ScreenFlow is comprised of two separate applications which work together seamlessly to provide you a wide variety of options and flexibility as you record media, edit, and export your screencasts.
In addition to ScreenFlow—the desktop application that starts up when you double-click the ScreenFlow icon—there is also a utility, called ScreenFlow Helper. It is ScreenFlow Helper that actually performs the task of audio and video recording. The ScreenFlow application enables you to compose and edit your screencast projects and export them, but it uses ScreenFlow Helper to perform audio and video recording.
ScreenFlow Helper can be configured to start when you log in to your computer or only when you start ScreenFlow (in the ScreenFlow Preferences
General Pane). When this option is disabled, ScreenFlow Helper always starts when you log in and stays running whether ScreenFlow is running or not.
ScreenFlow Helper always runs in the background so that you can start and stop recording without changing the state of your system.

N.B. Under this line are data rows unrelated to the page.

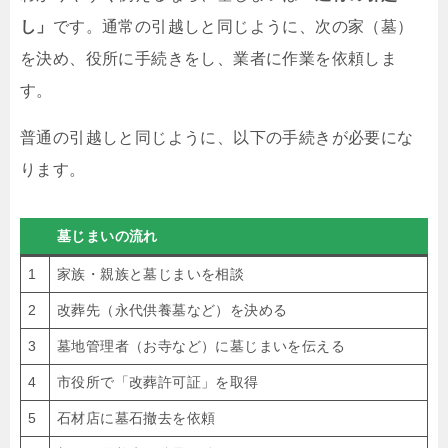
し」
です。通常の引越しと同じように、次の家（墓）
を決め、役所に手続きをし、業者に作業を依頼しま
す。
普通の引越しと同じように、以下の手続きが必要にな
ります。
墓じまいの流れ
1
家族・親族と墓じまいを相談
2
改葬先（永代供養墓など）を決める
3
墓地管理者（お寺など）に墓じまいを伝える
4
市役所で「改葬許可証」を取得
5
石材店に墓石撤去を依頼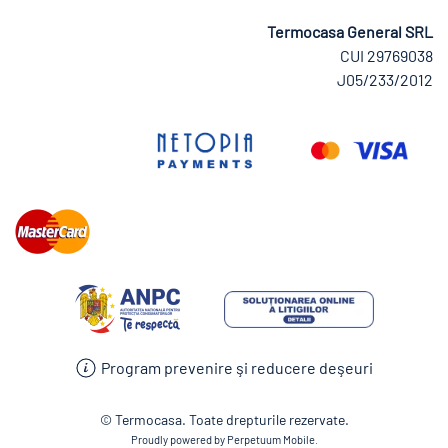
Termocasa General SRL
CUI 29769038
J05/233/2012
Program prevenire şi reducere deşeuri
© Termocasa. Toate drepturile rezervate.
Proudly powered by Perpetuum Mobile.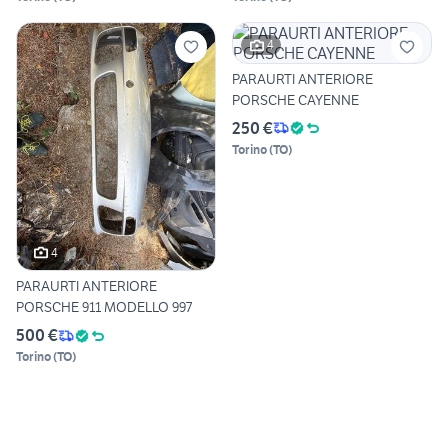
4
PARAURTI ANTERIORE
PORSCHE CAYENNE
250 €
Torino
(
TO
)
4
PARAURTI ANTERIORE
PORSCHE 911 MODELLO 997
500 €
Torino
(
TO
)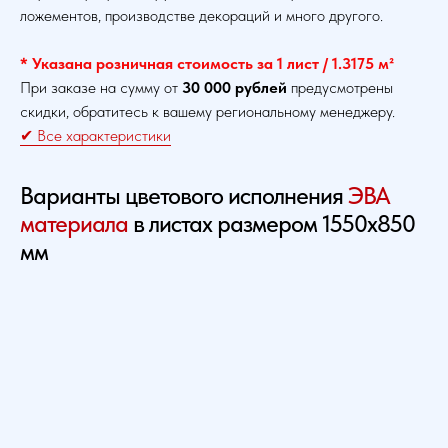
ложементов, производстве декораций и много другого.
* Указана розничная стоимость за 1 лист / 1.3175 м²
При заказе на сумму от
30 000 рублей
предусмотрены
скидки, обратитесь к вашему региональному менеджеру.
✔ Все характеристики
Варианты цветового исполнения
ЭВА
материала
в листах размером 1550х850
мм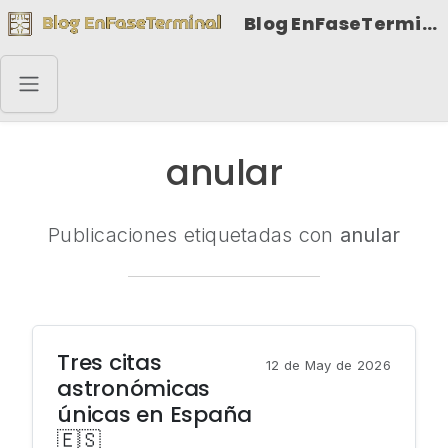
Blog EnFaseTerminal
anular
Publicaciones etiquetadas con
anular
Tres citas
12 de May de 2026
astronómicas
únicas en España
🇪🇸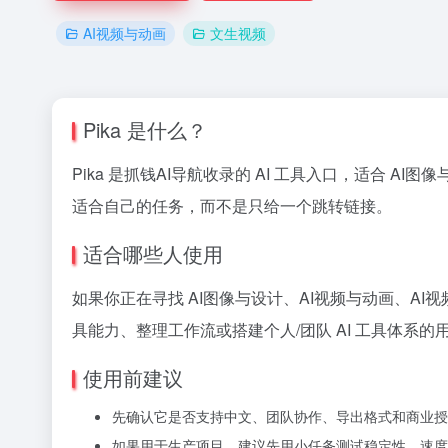
AI视频与动画
文生视频
Pika 是什么？
Pika 是抓钱AI导航收录的 AI 工具入口，适合 A
适合自己的任务，而不是只给一个跳转链接。
适合哪些人使用
如果你正在寻找 AI图像与设计、AI视频与动画、AI
具能力、整理工作流或搭建个人/团队 AI 工具体系的
使用前建议
先确认它是否支持中文、团队协作、导出格式和商业授
如果用于生产项目，建议先用小任务测试稳定性、速度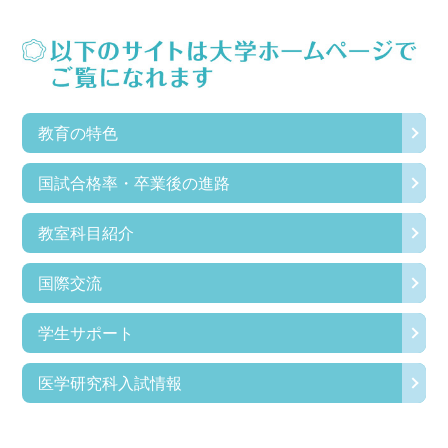
教育の特色
国試合格率・卒業後の進路
教室科目紹介
国際交流
学生サポート
医学研究科入試情報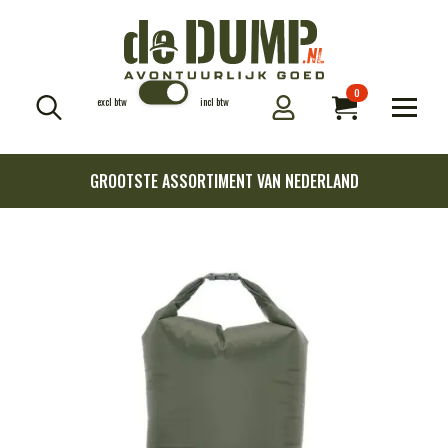
0
excl btw
incl btw
Search
for:
GROOTSTE ASSORTIMENT VAN NEDERLAND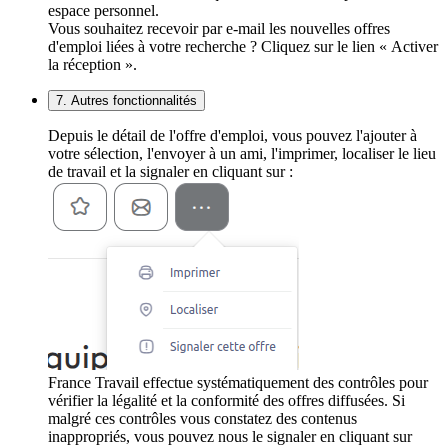
espace personnel.
Vous souhaitez recevoir par e-mail les nouvelles offres
d'emploi liées à votre recherche ? Cliquez sur le lien « Activer
la réception ».
7. Autres fonctionnalités
Depuis le détail de l'offre d'emploi, vous pouvez l'ajouter à
votre sélection, l'envoyer à un ami, l'imprimer, localiser le lieu
de travail et la signaler en cliquant sur :
France Travail effectue systématiquement des contrôles pour
vérifier la légalité et la conformité des offres diffusées. Si
malgré ces contrôles vous constatez des contenus
inappropriés, vous pouvez nous le signaler en cliquant sur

When ScreenFlow Helper is running, it displays a menu identified by a camera icon

, in the Finder menu bar.
When you finish recording a clip in ScreenFlow, display video is combined with computer audio, and added to your screencast project and saved as a .scc file. Camera-based video (iSight, for example) and microphone-based audio is also combined, and added to a screencast file. Screencast files are stored in a ScreenFlow-controlled location, and clips are added to the project’s media library.
ScreenFlow clips (sometimes called screen recordings or
screencast files)—unlike clips recorded outside ScreenFlow in QuickTime or other video formats—contain spatial and temporal information about mouse tracking and key presses that enables powerful special effects to enhance your screencast.